**Problem requirements:**
Give the listing again word for word. Leave every image out.

**Input material:**
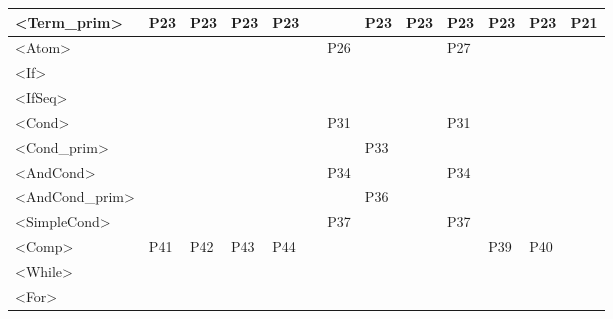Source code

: \documentclass[12pt]{article}
\begin{document}
\begin{table}[H]
\begin{tabular}{|l|l|l|l|l|l|l|l|l|l|l|l|l|}
		\textless{}Term\_prim\textgreater{}      & P23            & P23          & P23         & P23                       &    &     & P23 & P23 & P23 & P23 & P23             & P21 \\ \hline
		\textless{}Atom\textgreater{}            &                &              &             &                           &    & P26 &     &     & P27 &     &                 &     \\ \hline
		\textless{}If\textgreater{}              &                &              &             &                           &    &     &     &     &     &     &                 &     \\ \hline
		\textless{}IfSeq\textgreater{}           &                &              &             &                           &    &     &     &     &     &     &                 &     \\ \hline
		\textless{}Cond\textgreater{}            &                &              &             &                           &    & P31 &     &     & P31 &     &                 &     \\ \hline
		\textless{}Cond\_prim\textgreater{}      &                &              &             &                           &    &     & P33 &     &     &     &                 &     \\ \hline
		\textless{}AndCond\textgreater{}         &                &              &             &                           &    & P34 &     &     & P34 &     &                 &     \\ \hline
		\textless{}AndCond\_prim\textgreater{}   &                &              &             &                           &    &     & P36 &     &     &     &                 &     \\ \hline
		\textless{}SimpleCond\textgreater{}      &                &              &             &                           &    & P37 &     &     & P37 &     &                 &     \\ \hline
		\textless{}Comp\textgreater{}            & P41            & P42          & P43         & P44                       &    &     &     &     &     & P39 & P40             &     \\ \hline
		\textless{}While\textgreater{}           &                &              &             &                           &    &     &     &     &     &     &                 &     \\ \hline
		\textless{}For\textgreater{}             &                &              &             &                           &    &     &     &     &     &     &                 &     \\ \hline

\end{tabular}
\end{table}
\end{document}
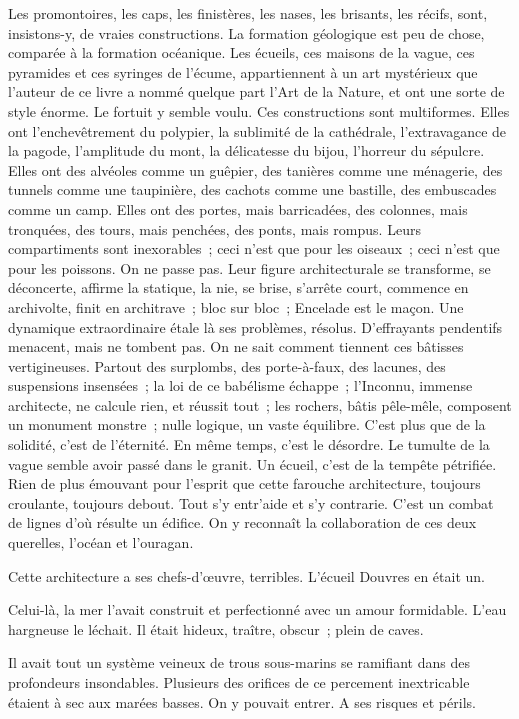 \documentclass[french,twoside]{book} %
\begin{document}
Les promontoires, les caps, les finistères, les nases, les brisants, les récifs, sont, insistons-y, de vraies constructions. La formation géologique est peu de chose, comparée à la formation océanique. Les écueils, ces maisons de la vague, ces pyramides et ces syringes de l’écume, appartiennent à un art mystérieux que l’auteur de ce livre a nommé quelque part l’Art de la Nature, et ont une sorte de style énorme. Le fortuit y semble voulu. Ces constructions sont multiformes. Elles ont l’enchevêtrement du polypier, la sublimité de la cathédrale, l’extravagance de la pagode, l’amplitude du mont, la délicatesse du bijou, l’horreur du sépulcre. Elles ont des alvéoles comme un guêpier, des tanières comme une ménagerie, des tunnels comme une taupinière, des cachots comme une bastille,  des embuscades comme un camp. Elles ont des portes, mais barricadées, des colonnes, mais tronquées, des tours, mais penchées, des ponts, mais rompus. Leurs compartiments sont inexorables ; ceci n’est que pour les oiseaux ; ceci n’est que pour les poissons. On ne passe pas. Leur figure architecturale se transforme, se déconcerte, affirme la statique, la nie, se brise, s’arrête court, commence en archivolte, finit en architrave ; bloc sur bloc ; Encelade est le maçon. Une dynamique extraordinaire étale là ses problèmes, résolus. D’effrayants pendentifs menacent, mais ne tombent pas. On ne sait comment tiennent ces bâtisses vertigineuses. Partout des surplombs, des porte-à-faux, des lacunes, des suspensions insensées ; la loi de ce babélisme échappe ; l’Inconnu, immense architecte, ne calcule rien, et réussit tout ; les rochers, bâtis pêle-mêle, composent un monument monstre ; nulle logique, un vaste équilibre. C’est plus que de la solidité, c’est de l’éternité. En même temps, c’est le désordre. Le tumulte de la vague semble avoir passé dans le granit. Un écueil, c’est de la tempête pétrifiée. Rien de plus émouvant pour l’esprit que cette farouche architecture, toujours croulante, toujours debout. Tout s’y entr’aide et s’y contrarie. C’est un combat de lignes d’où résulte un édifice. On y reconnaît la collaboration de ces deux querelles, l’océan et l’ouragan.\par
Cette architecture a ses chefs-d’œuvre, terribles. L’écueil Douvres en était un.\par
Celui-là, la mer l’avait construit et perfectionné avec un amour formidable. L’eau hargneuse le léchait.  Il était hideux, traître, obscur ; plein de caves.\par
Il avait tout un système veineux de trous sous-marins se ramifiant dans des profondeurs insondables. Plusieurs des orifices de ce percement inextricable étaient à sec aux marées basses. On y pouvait entrer. A ses risques et périls.\par
\end{document}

**Your response:**
Source code

: \documentclass[12pt]{article}
\begin{document}
\begin{table}[H]
\begin{tabular}{|l|l|l|l|l|l|l|l|l|l|l|l|l|}
		\textless{}Term\_prim\textgreater{}      & P23            & P23          & P23         & P23                       &    &     & P23 & P23 & P23 & P23 & P23             & P21 \\ \hline
		\textless{}Atom\textgreater{}            &                &              &             &                           &    & P26 &     &     & P27 &     &                 &     \\ \hline
		\textless{}If\textgreater{}              &                &              &             &                           &    &     &     &     &     &     &                 &     \\ \hline
		\textless{}IfSeq\textgreater{}           &                &              &             &                           &    &     &     &     &     &     &                 &     \\ \hline
		\textless{}Cond\textgreater{}            &                &              &             &                           &    & P31 &     &     & P31 &     &                 &     \\ \hline
		\textless{}Cond\_prim\textgreater{}      &                &              &             &                           &    &     & P33 &     &     &     &                 &     \\ \hline
		\textless{}AndCond\textgreater{}         &                &              &             &                           &    & P34 &     &     & P34 &     &                 &     \\ \hline
		\textless{}AndCond\_prim\textgreater{}   &                &              &             &                           &    &     & P36 &     &     &     &                 &     \\ \hline
		\textless{}SimpleCond\textgreater{}      &                &              &             &                           &    & P37 &     &     & P37 &     &                 &     \\ \hline
		\textless{}Comp\textgreater{}            & P41            & P42          & P43         & P44                       &    &     &     &     &     & P39 & P40             &     \\ \hline
		\textless{}While\textgreater{}           &                &              &             &                           &    &     &     &     &     &     &                 &     \\ \hline
		\textless{}For\textgreater{}             &                &              &             &                           &    &     &     &     &     &     &                 &     \\ \hline

\end{tabular}
\end{table}
\end{document}
 \documentclass[french,twoside]{book} %
\begin{document}
Les promontoires, les caps, les finistères, les nases, les brisants, les récifs, sont, insistons-y, de vraies constructions. La formation géologique est peu de chose, comparée à la formation océanique. Les écueils, ces maisons de la vague, ces pyramides et ces syringes de l’écume, appartiennent à un art mystérieux que l’auteur de ce livre a nommé quelque part l’Art de la Nature, et ont une sorte de style énorme. Le fortuit y semble voulu. Ces constructions sont multiformes. Elles ont l’enchevêtrement du polypier, la sublimité de la cathédrale, l’extravagance de la pagode, l’amplitude du mont, la délicatesse du bijou, l’horreur du sépulcre. Elles ont des alvéoles comme un guêpier, des tanières comme une ménagerie, des tunnels comme une taupinière, des cachots comme une bastille,  des embuscades comme un camp. Elles ont des portes, mais barricadées, des colonnes, mais tronquées, des tours, mais penchées, des ponts, mais rompus. Leurs compartiments sont inexorables ; ceci n’est que pour les oiseaux ; ceci n’est que pour les poissons. On ne passe pas. Leur figure architecturale se transforme, se déconcerte, affirme la statique, la nie, se brise, s’arrête court, commence en archivolte, finit en architrave ; bloc sur bloc ; Encelade est le maçon. Une dynamique extraordinaire étale là ses problèmes, résolus. D’effrayants pendentifs menacent, mais ne tombent pas. On ne sait comment tiennent ces bâtisses vertigineuses. Partout des surplombs, des porte-à-faux, des lacunes, des suspensions insensées ; la loi de ce babélisme échappe ; l’Inconnu, immense architecte, ne calcule rien, et réussit tout ; les rochers, bâtis pêle-mêle, composent un monument monstre ; nulle logique, un vaste équilibre. C’est plus que de la solidité, c’est de l’éternité. En même temps, c’est le désordre. Le tumulte de la vague semble avoir passé dans le granit. Un écueil, c’est de la tempête pétrifiée. Rien de plus émouvant pour l’esprit que cette farouche architecture, toujours croulante, toujours debout. Tout s’y entr’aide et s’y contrarie. C’est un combat de lignes d’où résulte un édifice. On y reconnaît la collaboration de ces deux querelles, l’océan et l’ouragan.\par
Cette architecture a ses chefs-d’œuvre, terribles. L’écueil Douvres en était un.\par
Celui-là, la mer l’avait construit et perfectionné avec un amour formidable. L’eau hargneuse le léchait.  Il était hideux, traître, obscur ; plein de caves.\par
Il avait tout un système veineux de trous sous-marins se ramifiant dans des profondeurs insondables. Plusieurs des orifices de ce percement inextricable étaient à sec aux marées basses. On y pouvait entrer. A ses risques et périls.\par
\end{document}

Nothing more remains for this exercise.